On Mon, 22 Oct 2018 14:11:10 -0700 (PDT) David Rientjes <rientjes@xxxxxxxxxx> wrote:

> > Michal has been refusing timeout based approach, but I don't think this
> > is something we have to be frayed around the edge about possibility of
> > overlooking races/bugs just because Michal does not want to use timeout.
> > I believe that timeout based back off is the only approach we can use
> > for now.
> >
>
> I've proposed patches that have been running for months in a production
> environment that make the oom killer useful without serially killing many
> processes unnecessarily. At this point, it is *much* easier to just fork
> the oom killer logic rather than continue to invest time into fixing it in
> Linux. That's unfortunate because I'm sure you realize how problematic
> the current implementation is, how abusive it is, and have seen its
> effects yourself.

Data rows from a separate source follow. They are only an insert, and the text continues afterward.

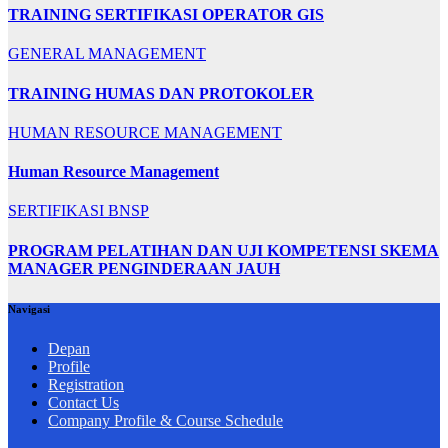
TRAINING SERTIFIKASI OPERATOR GIS
GENERAL MANAGEMENT
TRAINING HUMAS DAN PROTOKOLER
HUMAN RESOURCE MANAGEMENT
Human Resource Management
SERTIFIKASI BNSP
PROGRAM PELATIHAN DAN UJI KOMPETENSI SKEMA
MANAGER PENGINDERAAN JAUH
Navigasi
Depan
Profile
Registration
Contact Us
Company Profile & Course Schedule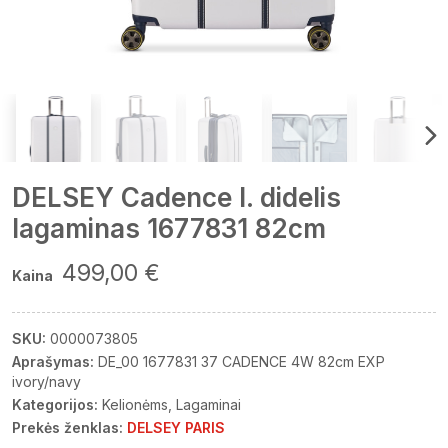
DELSEY Cadence l. didelis
lagaminas 1677831 82cm
499,00 €
Kaina
SKU:
0000073805
Aprašymas:
DE_00 1677831 37 CADENCE 4W 82cm EXP
ivory/navy
Kategorijos:
Kelionėms
Lagaminai
Prekės ženklas:
DELSEY PARIS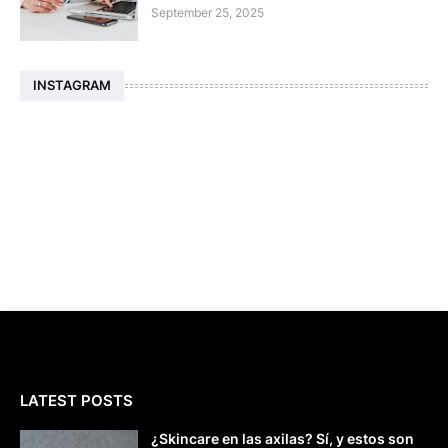
September 25, 2025
INSTAGRAM
LATEST POSTS
¿Skincare en las axilas? Sí, y estos son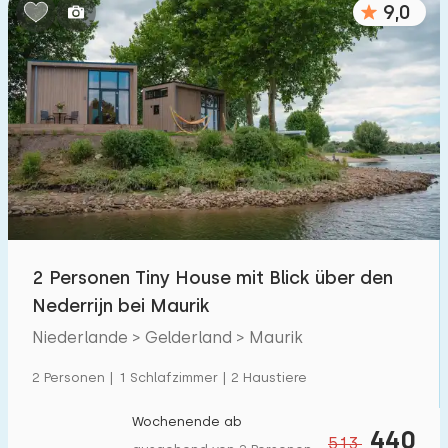
9,0
Schlafzimmern:
1
2
3
4
5
Badezimmer:
1
2
3
4
5
Entfernungen
2 Personen Tiny House mit Blick über den
Von Maurik
:
(max. km)
Nederrijn bei Maurik
1
5
10
20
30
Niederlande > Gelderland > Maurik
Zum Meer
:
2 Personen | 1 Schlafzimmer | 2 Haustiere
(max. km)
1
2
5
10
20
Wochenende ab
440
513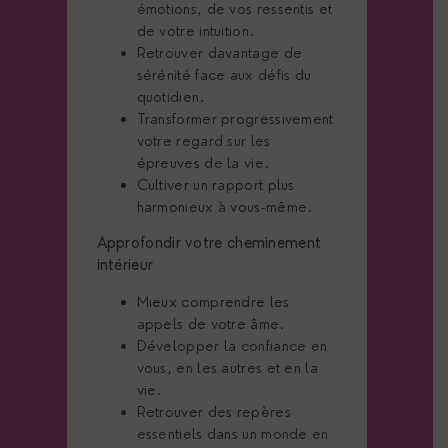
émotions, de vos ressentis et
de votre intuition.
Retrouver davantage de
sérénité face aux défis du
quotidien.
Transformer progressivement
votre regard sur les
épreuves de la vie.
Cultiver un rapport plus
harmonieux à vous-même.
Approfondir votre cheminement
intérieur
Mieux comprendre les
appels de votre âme.
Développer la confiance en
vous, en les autres et en la
vie.
Retrouver des repères
essentiels dans un monde en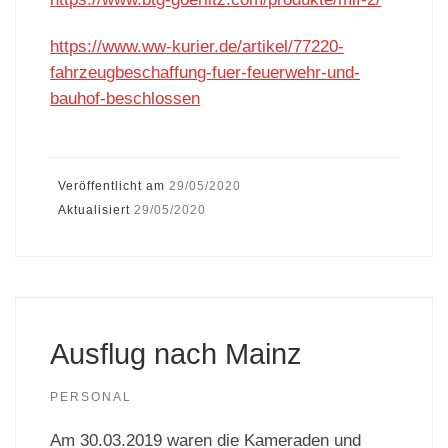
https://www.ww-kurier.de/artikel/77220-
fahrzeugbeschaffung-fuer-feuerwehr-und-
bauhof-beschlossen
Veröffentlicht am
29/05/2020
Aktualisiert
29/05/2020
Ausflug nach Mainz
PERSONAL
Am 30.03.2019 waren die Kameraden und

I admire your persistance in trying to fix the issues
> surrounding the oom killer, but have come to the conclusion that forking
> it is a much better use of time.

The oom killer is, I think, fairly standalone and it shouldn't be too
hard to add the infrastructure to make the whole thing pluggable. At
runtime, not at build time.

But it is a last resort - it will result in fragmented effort and
difficult decisions for everyone regarding which should be used.

There has been a lot of heat and noise and confusion and handwaving in
all of this. What we're crying out for is simple testcases which
everyone can run. Find a problem, write the testcase, distribute that.
Develop a solution for that testcase then move on to the next one.